Data under study =
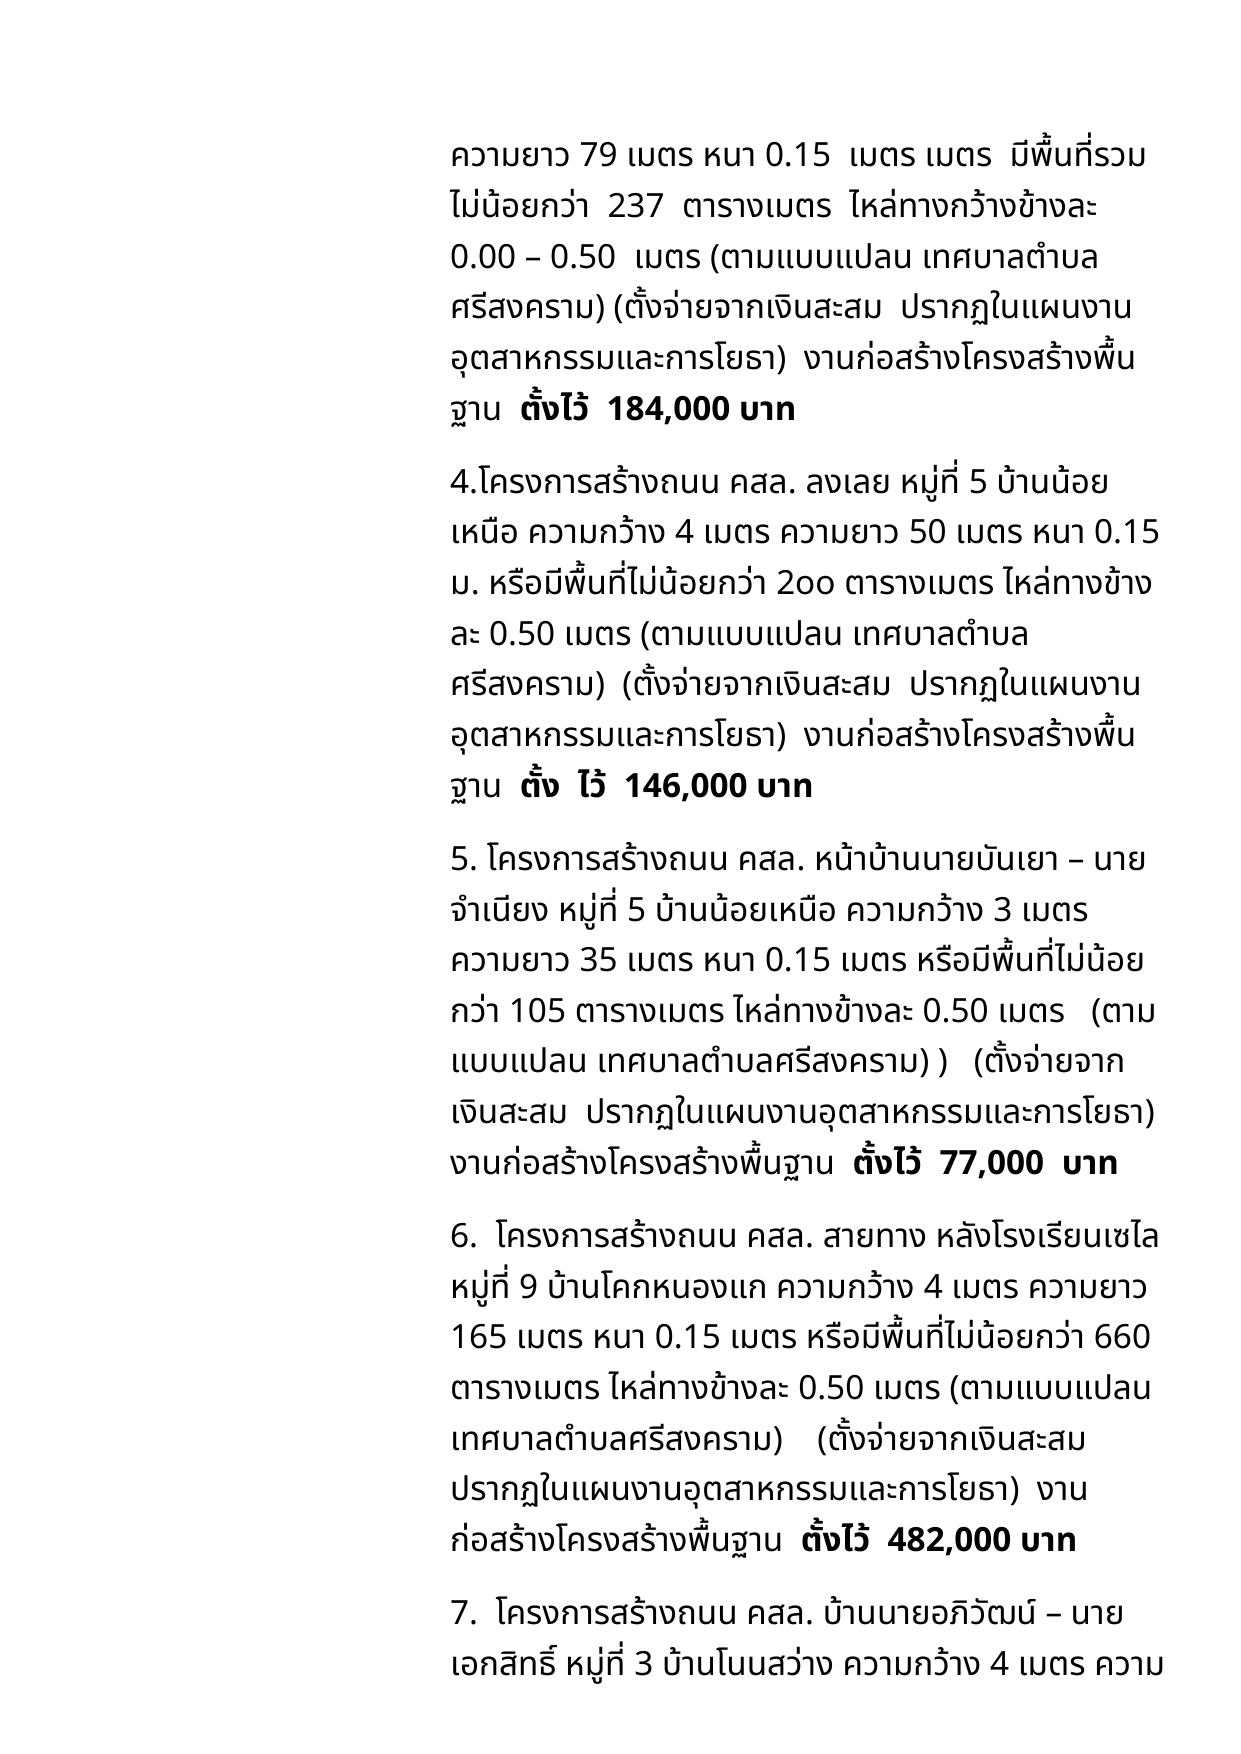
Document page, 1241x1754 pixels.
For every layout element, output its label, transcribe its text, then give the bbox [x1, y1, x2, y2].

text 5. โครงการสร้างถนน คสล. หน้าบ้านนายบันเยา – นายจำเนียง หมู่ที่ 5 บ้านน้อยเหนือ ความกว้าง 3 เมตร ความยาว 35 เมตร หนา 0.15 เมตร หรือมีพื้นที่ไม่น้อยกว่า 105 ตารางเมตร ไหล่ทางข้างละ 0.50 เมตร (ตามแบบแปลน เทศบาลตำบลศรีสงคราม) ) (ตั้งจ่ายจากเงินสะสม ปรากฏในแผนงานอุตสาหกรรมและการโยธา) งานก่อสร้างโครงสร้างพื้นฐาน ตั้งไว้ 77,000 บาท [450, 835, 1167, 1189]
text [450, 131, 1167, 435]
text 4.โครงการสร้างถนน คสล. ลงเลย หมู่ที่ 5 บ้านน้อยเหนือ ความกว้าง 4 เมตร ความยาว 50 เมตร หนา 0.15 ม. หรือมีพื้นที่ไม่น้อยกว่า 2oo ตารางเมตร ไหล่ทางข้างละ 0.50 เมตร (ตามแบบแปลน เทศบาลตำบลศรีสงคราม) (ตั้งจ่ายจากเงินสะสม ปรากฏในแผนงานอุตสาหกรรมและการโยธา) งานก่อสร้างโครงสร้างพื้นฐาน ตั้ง ไว้ 146,000 บาท [450, 458, 1167, 812]
text 6. โครงการสร้างถนน คสล. สายทาง หลังโรงเรียนเซไล หมู่ที่ 9 บ้านโคกหนองแก ความกว้าง 4 เมตร ความยาว 165 เมตร หนา 0.15 เมตร หรือมีพื้นที่ไม่น้อยกว่า 660 ตารางเมตร ไหล่ทางข้างละ 0.50 เมตร (ตามแบบแปลน เทศบาลตำบลศรีสงคราม) (ตั้งจ่ายจากเงินสะสม ปรากฏในแผนงานอุตสาหกรรมและการโยธา) งานก่อสร้างโครงสร้างพื้นฐาน ตั้งไว้ 482,000 บาท [450, 1212, 1167, 1566]
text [450, 1589, 1167, 1690]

Exercise brief =
Lines from the records above that hold "text" are the ones to list.

Answer =
For every layout element, output its label, transcribe its text, then give the bbox [x1, y1, x2, y2].
text 5. โครงการสร้างถนน คสล. หน้าบ้านนายบันเยา – นายจำเนียง หมู่ที่ 5 บ้านน้อยเหนือ ความกว้าง 3 เมตร ความยาว 35 เมตร หนา 0.15 เมตร หรือมีพื้นที่ไม่น้อยกว่า 105 ตารางเมตร ไหล่ทางข้างละ 0.50 เมตร (ตามแบบแปลน เทศบาลตำบลศรีสงคราม) ) (ตั้งจ่ายจากเงินสะสม ปรากฏในแผนงานอุตสาหกรรมและการโยธา) งานก่อสร้างโครงสร้างพื้นฐาน ตั้งไว้ 77,000 บาท [450, 835, 1167, 1189]
text [450, 131, 1167, 435]
text 4.โครงการสร้างถนน คสล. ลงเลย หมู่ที่ 5 บ้านน้อยเหนือ ความกว้าง 4 เมตร ความยาว 50 เมตร หนา 0.15 ม. หรือมีพื้นที่ไม่น้อยกว่า 2oo ตารางเมตร ไหล่ทางข้างละ 0.50 เมตร (ตามแบบแปลน เทศบาลตำบลศรีสงคราม) (ตั้งจ่ายจากเงินสะสม ปรากฏในแผนงานอุตสาหกรรมและการโยธา) งานก่อสร้างโครงสร้างพื้นฐาน ตั้ง ไว้ 146,000 บาท [450, 458, 1167, 812]
text 6. โครงการสร้างถนน คสล. สายทาง หลังโรงเรียนเซไล หมู่ที่ 9 บ้านโคกหนองแก ความกว้าง 4 เมตร ความยาว 165 เมตร หนา 0.15 เมตร หรือมีพื้นที่ไม่น้อยกว่า 660 ตารางเมตร ไหล่ทางข้างละ 0.50 เมตร (ตามแบบแปลน เทศบาลตำบลศรีสงคราม) (ตั้งจ่ายจากเงินสะสม ปรากฏในแผนงานอุตสาหกรรมและการโยธา) งานก่อสร้างโครงสร้างพื้นฐาน ตั้งไว้ 482,000 บาท [450, 1212, 1167, 1566]
text [450, 1589, 1167, 1690]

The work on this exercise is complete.